(Stored data entries)
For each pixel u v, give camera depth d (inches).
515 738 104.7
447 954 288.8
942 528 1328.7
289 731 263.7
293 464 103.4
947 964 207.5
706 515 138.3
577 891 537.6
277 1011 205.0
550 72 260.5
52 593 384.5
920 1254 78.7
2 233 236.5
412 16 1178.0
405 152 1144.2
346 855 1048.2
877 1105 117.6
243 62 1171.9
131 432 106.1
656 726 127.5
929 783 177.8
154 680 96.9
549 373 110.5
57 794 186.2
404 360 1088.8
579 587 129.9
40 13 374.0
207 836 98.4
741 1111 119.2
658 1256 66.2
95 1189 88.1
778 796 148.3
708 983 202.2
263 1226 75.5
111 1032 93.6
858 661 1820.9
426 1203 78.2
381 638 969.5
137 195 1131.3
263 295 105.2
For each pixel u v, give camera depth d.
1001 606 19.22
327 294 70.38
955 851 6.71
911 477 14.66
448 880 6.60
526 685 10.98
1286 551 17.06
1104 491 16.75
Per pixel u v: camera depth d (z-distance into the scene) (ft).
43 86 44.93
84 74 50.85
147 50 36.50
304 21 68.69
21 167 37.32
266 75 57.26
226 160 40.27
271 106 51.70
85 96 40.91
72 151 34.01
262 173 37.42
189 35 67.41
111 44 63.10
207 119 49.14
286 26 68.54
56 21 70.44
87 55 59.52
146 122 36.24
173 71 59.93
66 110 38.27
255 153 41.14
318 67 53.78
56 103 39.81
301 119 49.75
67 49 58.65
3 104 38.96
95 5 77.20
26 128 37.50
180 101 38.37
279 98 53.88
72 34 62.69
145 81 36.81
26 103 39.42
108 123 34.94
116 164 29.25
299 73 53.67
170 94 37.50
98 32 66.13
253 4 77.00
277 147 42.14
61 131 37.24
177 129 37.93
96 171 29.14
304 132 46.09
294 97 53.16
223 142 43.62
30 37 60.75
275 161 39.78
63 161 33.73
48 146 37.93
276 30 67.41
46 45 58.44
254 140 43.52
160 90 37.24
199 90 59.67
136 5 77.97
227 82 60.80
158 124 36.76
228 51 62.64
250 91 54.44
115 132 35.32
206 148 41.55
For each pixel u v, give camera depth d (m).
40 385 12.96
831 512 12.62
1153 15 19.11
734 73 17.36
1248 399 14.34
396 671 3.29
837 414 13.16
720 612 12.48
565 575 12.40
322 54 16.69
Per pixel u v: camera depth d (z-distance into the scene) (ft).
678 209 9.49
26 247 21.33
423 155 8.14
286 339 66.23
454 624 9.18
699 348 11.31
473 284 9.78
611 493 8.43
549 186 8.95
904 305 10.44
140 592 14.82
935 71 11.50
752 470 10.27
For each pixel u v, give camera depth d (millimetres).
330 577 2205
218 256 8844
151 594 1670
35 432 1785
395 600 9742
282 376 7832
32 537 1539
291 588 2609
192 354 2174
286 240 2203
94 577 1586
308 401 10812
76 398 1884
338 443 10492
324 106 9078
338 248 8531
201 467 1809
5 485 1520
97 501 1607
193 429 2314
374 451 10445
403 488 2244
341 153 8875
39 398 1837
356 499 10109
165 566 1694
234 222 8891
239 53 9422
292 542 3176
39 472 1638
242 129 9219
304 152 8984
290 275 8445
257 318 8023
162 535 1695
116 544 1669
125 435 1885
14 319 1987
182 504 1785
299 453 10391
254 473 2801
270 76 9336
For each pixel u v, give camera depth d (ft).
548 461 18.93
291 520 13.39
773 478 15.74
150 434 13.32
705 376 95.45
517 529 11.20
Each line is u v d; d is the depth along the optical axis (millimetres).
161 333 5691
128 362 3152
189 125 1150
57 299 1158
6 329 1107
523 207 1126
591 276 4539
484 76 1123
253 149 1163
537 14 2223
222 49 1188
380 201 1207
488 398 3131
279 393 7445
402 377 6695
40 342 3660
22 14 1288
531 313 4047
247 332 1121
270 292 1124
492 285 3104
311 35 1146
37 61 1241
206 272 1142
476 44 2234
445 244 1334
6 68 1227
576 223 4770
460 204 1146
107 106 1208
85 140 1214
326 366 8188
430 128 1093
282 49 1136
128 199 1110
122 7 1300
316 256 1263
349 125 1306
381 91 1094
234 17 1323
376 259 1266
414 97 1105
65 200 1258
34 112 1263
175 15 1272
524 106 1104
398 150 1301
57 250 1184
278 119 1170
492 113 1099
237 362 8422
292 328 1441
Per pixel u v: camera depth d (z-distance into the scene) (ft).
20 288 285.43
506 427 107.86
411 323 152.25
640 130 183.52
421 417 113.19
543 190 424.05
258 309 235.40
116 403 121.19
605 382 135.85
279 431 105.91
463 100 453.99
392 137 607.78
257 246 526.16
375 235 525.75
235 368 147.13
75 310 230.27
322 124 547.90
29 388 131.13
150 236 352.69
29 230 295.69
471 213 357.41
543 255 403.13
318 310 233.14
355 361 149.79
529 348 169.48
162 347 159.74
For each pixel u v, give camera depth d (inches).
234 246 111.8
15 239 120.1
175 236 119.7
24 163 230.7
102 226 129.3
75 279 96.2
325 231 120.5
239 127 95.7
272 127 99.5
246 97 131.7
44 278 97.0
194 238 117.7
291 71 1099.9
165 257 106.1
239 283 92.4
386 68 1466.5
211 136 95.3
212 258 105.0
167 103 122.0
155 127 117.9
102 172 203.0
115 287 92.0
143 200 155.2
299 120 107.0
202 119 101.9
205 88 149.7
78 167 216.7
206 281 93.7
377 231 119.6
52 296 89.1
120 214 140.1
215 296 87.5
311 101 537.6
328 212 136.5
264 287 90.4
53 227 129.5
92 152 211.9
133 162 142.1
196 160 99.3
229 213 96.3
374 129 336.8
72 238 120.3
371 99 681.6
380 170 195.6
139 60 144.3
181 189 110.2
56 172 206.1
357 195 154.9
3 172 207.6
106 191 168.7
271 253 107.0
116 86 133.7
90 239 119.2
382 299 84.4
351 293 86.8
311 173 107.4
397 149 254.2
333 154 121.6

**What the task asks**: Reproduce, word for word and in full, only the lines above that start at the line with "162 347 159.74" and run through the line with "52 296 89.1", both ends included.

**Response area**:
162 347 159.74
For each pixel u v, give camera depth d (inches).
234 246 111.8
15 239 120.1
175 236 119.7
24 163 230.7
102 226 129.3
75 279 96.2
325 231 120.5
239 127 95.7
272 127 99.5
246 97 131.7
44 278 97.0
194 238 117.7
291 71 1099.9
165 257 106.1
239 283 92.4
386 68 1466.5
211 136 95.3
212 258 105.0
167 103 122.0
155 127 117.9
102 172 203.0
115 287 92.0
143 200 155.2
299 120 107.0
202 119 101.9
205 88 149.7
78 167 216.7
206 281 93.7
377 231 119.6
52 296 89.1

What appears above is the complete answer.